Tokenizing or Splitting Words and Sentences From String Using NLTK – NLTK Tutorial

admin

4 years ago

When we are processing text, we often need to split text content to sentences, then split sentence to words. In this tutorial, we will tell you how to do using python nltk.

Import library

In order to tokenize words or sentences from a text, we need use nltk library.

from nltk import word_tokenize, sent_tokenize

Then we can start to use sent_tokenize() to split a document to sentences and use word_tokenize() to split a sentence to words.

Tokenizing sentences

We will use an example to show you how to do.

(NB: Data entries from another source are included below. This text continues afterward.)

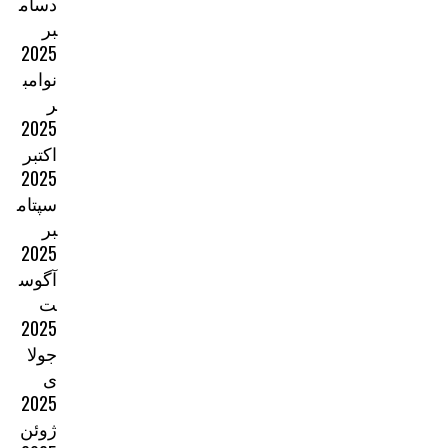
دسام
بر
2025
نوامب
ر
2025
اکتبر
2025
سپتام
بر
2025
آگوس
ت
2025
جولا
ی
2025
ژوئن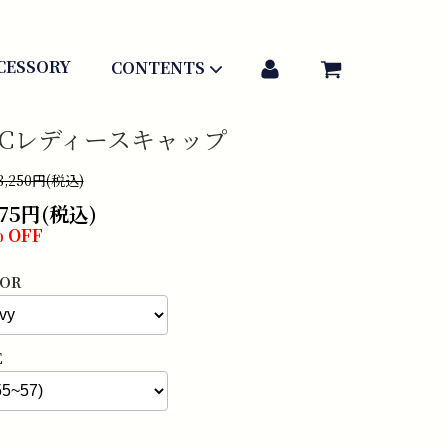
アカウント
CESSORY
CONTENTS
TCレディースキャップ
,250円(税込)
775円(税込)
 OFF
OR
E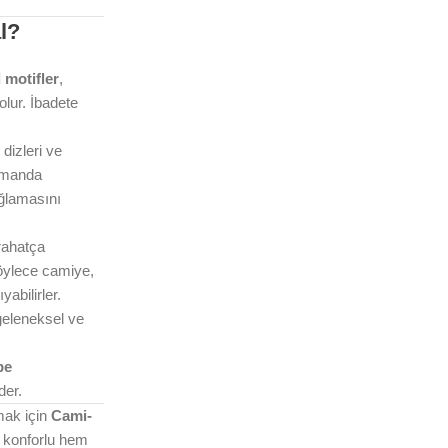
l?
 motifler
,
lur. İbadete
dizleri ve
zamanda
ğlamasını
 rahatça
 böylece camiye,
abilirler.
geleneksel ve
be
der.
lmak için
Cami-
 konforlu hem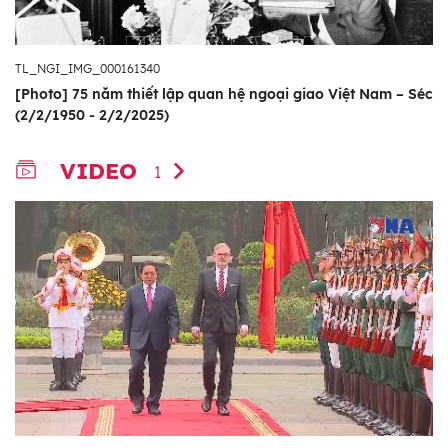
TL_NGI_IMG_000161340
[Photo] 75 năm thiết lập quan hệ ngoại giao Việt Nam – Séc
(2/2/1950 - 2/2/2025)
VIDEO
1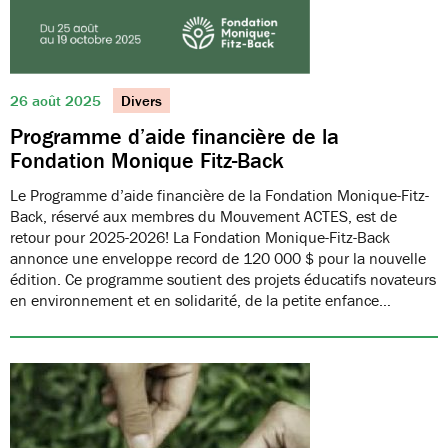
26 août 2025
Divers
Programme d’aide financière de la
Fondation Monique Fitz-Back
Le Programme d’aide financière de la Fondation Monique-Fitz-
Back, réservé aux membres du Mouvement ACTES, est de
retour pour 2025-2026! La Fondation Monique-Fitz-Back
annonce une enveloppe record de 120 000 $ pour la nouvelle
édition. Ce programme soutient des projets éducatifs novateurs
en environnement et en solidarité, de la petite enfance…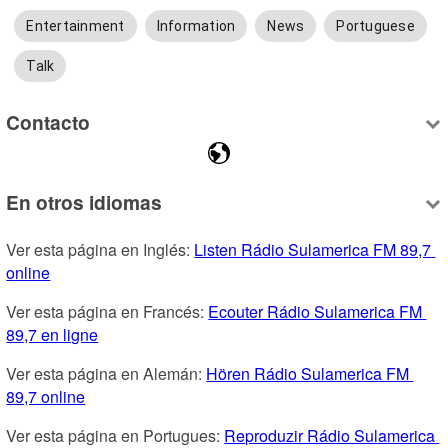
Entertainment
Information
News
Portuguese
Talk
Contacto
En otros idiomas
Ver esta página en Inglés: 
Listen Rádio Sulamerica FM 89,7 
online
Ver esta página en Francés: 
Ecouter Rádio Sulamerica FM 
89,7 en ligne
Ver esta página en Alemán: 
Hören Rádio Sulamerica FM 
89,7 online
Ver esta página en Portugues: 
Reproduzir Rádio Sulamerica 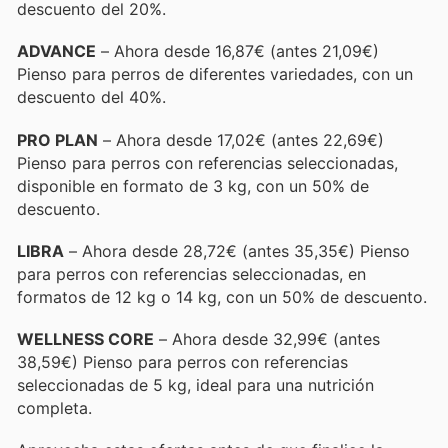
descuento del 20%.
ADVANCE
– Ahora desde 16,87€ (antes 21,09€)
Pienso para perros de diferentes variedades, con un
descuento del 40%.
PRO PLAN
– Ahora desde 17,02€ (antes 22,69€)
Pienso para perros con referencias seleccionadas,
disponible en formato de 3 kg, con un 50% de
descuento.
LIBRA
– Ahora desde 28,72€ (antes 35,35€) Pienso
para perros con referencias seleccionadas, en
formatos de 12 kg o 14 kg, con un 50% de descuento.
WELLNESS CORE
– Ahora desde 32,99€ (antes
38,59€) Pienso para perros con referencias
seleccionadas de 5 kg, ideal para una nutrición
completa.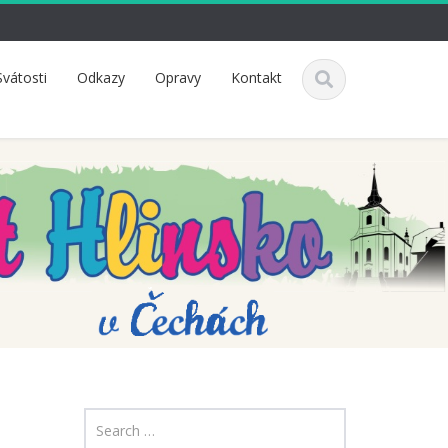
Svátosti
Odkazy
Opravy
Kontakt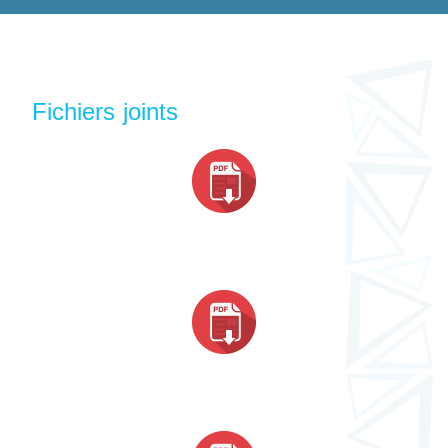
Fichiers joints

s  ='ASP.NET Webs Developerses guide. I likes it understanding'

sx = sent_tokenize(s)
print(sx)

Run this code, this example will output:

['ASP.NET Webs Developerses guide.', 'I likes it understanding']

A python list is outputed, it contains sentences.

Tokenizing words

Similar to tokenize sentences, we can use word_tokenize() to split words from a sentence.

Here is an example:

for se in sx:
    wx = word_tokenize(se)
    print(wx)

Run this code, we will get:

['ASP.NET', 'Webs', 'Developerses', 'guide', '.']
['I', 'likes', 'it', 'understanding']

All words in a sentence are saved in a python list.